Google Cloud Identity Aware Proxy over Corporate Proxy

3
votes

Configured Google Cloud Identity Aware Proxy for the application. So far, I can ssh to it no problem, as long as I am not using corporate proxy. Tried over proxy (with IAP endpoint being in 'allow' list in corporate proxy), but it failed with SSL CERTIFICATE error.

Errors:

...
"/Library/Frameworks/Python.framework/Versions/3.7/lib/python3.7/ssl.py", line 853, in _create
    self.do_handshake()
  File "/Library/Frameworks/Python.framework/Versions/3.7/lib/python3.7/ssl.py", line 1117, in do_handshake
    self._sslobj.do_handshake()
ssl.SSLCertVerificationError: [SSL: CERTIFICATE_VERIFY_FAILED] certificate verify failed: unable to get local issuer certificate (_ssl.c:1056)
INFO: Error during WebSocket processing:
ssl.SSLCertVerificationError: [SSL: CERTIFICATE_VERIFY_FAILED] certificate verify failed: unable to get local issuer certificate (_ssl.c:1056)

INFO: Client closed connection from [stdin].
DEBUG: (gcloud.compute.start-iap-tunnel) Error while connecting [[SSL: CERTIFICATE_VERIFY_FAILED] certificate verify failed: unable to get local issuer certificate (_ssl.c:1056)].
Traceback (most recent call last):
  File "/usr/local/Caskroom/google-cloud-sdk/latest

...

Has anyone succeeded in configuring corporate proxy for IAP? If yes, what configuration would you think is needed to get it working?

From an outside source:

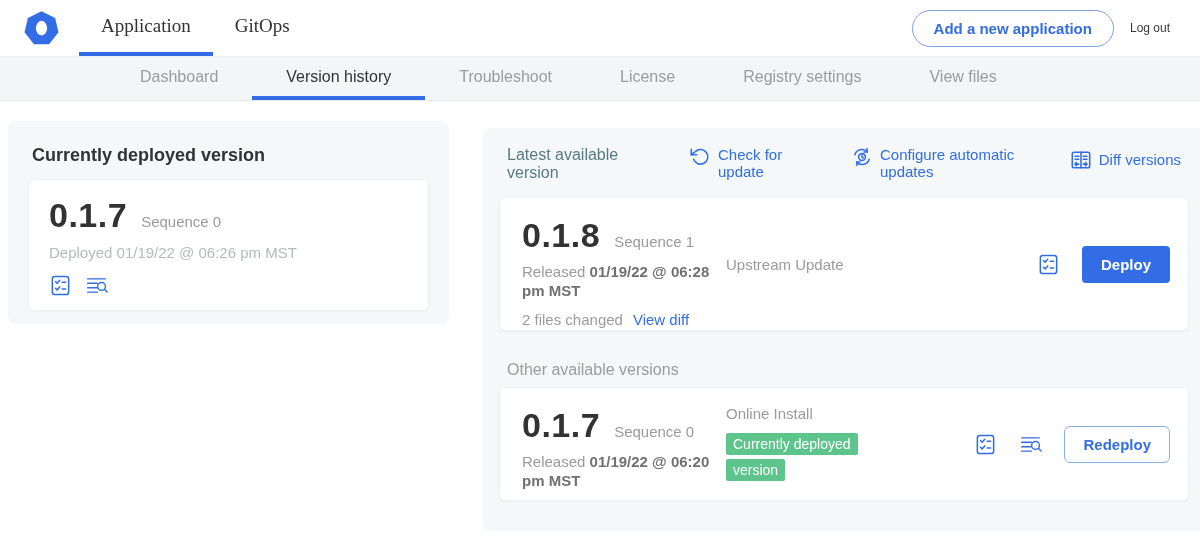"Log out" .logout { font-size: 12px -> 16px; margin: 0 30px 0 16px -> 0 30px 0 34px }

Thanks so much in advance!!

1
google-iap

1 Answers

2
votes

Answering my own question:

Yes, a proxy can be configured to access IAP endpoint nodes.

Steps:

  1. Ask your friendly proxy admins to add the following to allow list:

    wss://tunnel.cloudprroxy.app

  2. Configure your current GCLOUD_SDK environment

    $ gcloud config set proxy/type http
    Updated property [proxy/type].

     $ gcloud config set proxy/address proxy.testcorp.com                                                                           
 Updated property [proxy/address].

 $ gcloud config set proxy/port 8080                                                                                            
 Updated property [proxy/port].

 $ gcloud config set proxy/username user001                                                                                    
 Updated property [proxy/username].

 $ gcloud config set proxy/password XXXXXXXXXXXX                                                                                
 Updated property [proxy/password].

  3. Make sure you have correct SSL Certs installed on your workstation. You can configure GCLOUD_SDK to use your certs using the following command:

    gcloud config set custom_ca_certs_file /Users/user01/gce/certs/corpcerts.pem

Next you can go ahead and issue 'gcloud ssh' command with --tunnel-through-iap to connect to your node.